The items seized include:
- Eight handguns, all 9-mm semi-automatics;
- Two 50-round drum magazines for 9-mm ammunition;
- 20 kilograms of what is believed to be fentanyl, with a bulk street value of $1.6 million;
- One kilogram of cocaine with a bulk street value of $60,000;
- Six kilograms of methamphetamine with a bulk street value of $90,000;
- 13 kilograms of cannabis shatter with a bulk street value of $500,000;
- 320 kilograms of cannabis bud with a bulk street value of $700,000;
- 26 kilograms of cutting agent used to dilute street drugs, with a bulk street value of $26,000.
The seizures were made following a four-month-long investigation — launched at the beginning of the year — into the flow of illicit opioids into Metro Vancouver.
The investigation, known as Project Transit and headed by VPD's organized crime section, targeted offenders involved in the distribution of illegal opioids.
Five search warrants were executed April 29 as a result of the investigation, one at a commercial warehouse in Richmond and four in southeast Vancouver, including at a house, two commercial units, and an apartment.
Eight kilograms of fentanyl were seized from the Richmond warehouse, according to VPD.
“This was a collaborative effort involving officers from the organized crime section, emergency response team and patrol officers leading to this substantial seizure of drugs,” said Spearn.
“We believe this will have a significant effect on the drug trade and will impact the health and safety of the local community.”
Eight people were arrested but have since been released without charges while the investigation continues.
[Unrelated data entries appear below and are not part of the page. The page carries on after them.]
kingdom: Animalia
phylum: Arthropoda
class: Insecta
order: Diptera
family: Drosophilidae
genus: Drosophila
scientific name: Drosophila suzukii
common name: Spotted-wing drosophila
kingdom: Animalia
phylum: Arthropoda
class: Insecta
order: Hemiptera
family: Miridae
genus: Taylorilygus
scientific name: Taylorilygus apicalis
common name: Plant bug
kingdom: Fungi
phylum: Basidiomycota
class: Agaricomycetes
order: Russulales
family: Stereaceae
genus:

Spearn said charges will be recommended in the coming months and that "a few" of the suspects were known to VPD.
VPD wouldn’t say if the suspects were linked to a specific gang or organized crime unit, but Spearn said that anyone with access to this amount of illicit drug supply “is going to be connected in one way or another.”
While the bulk value of the drugs is estimated to be $3 million, Spearn said the street value would be “significantly higher,” but was unable to provide an exact figure without Health Canada lab results on the drugs — such as the 20 kilograms of presumed presumed fentanyl — which are pending.
“This is probably the most fentanyl I’ve seen in one spot in my 24 years of drug enforcement,” Spearn said.
That drug continues to be at the core of the ongoing opioid crisis, said Spearn, which has led to the deaths of over 6,100 British Columbians since 2014.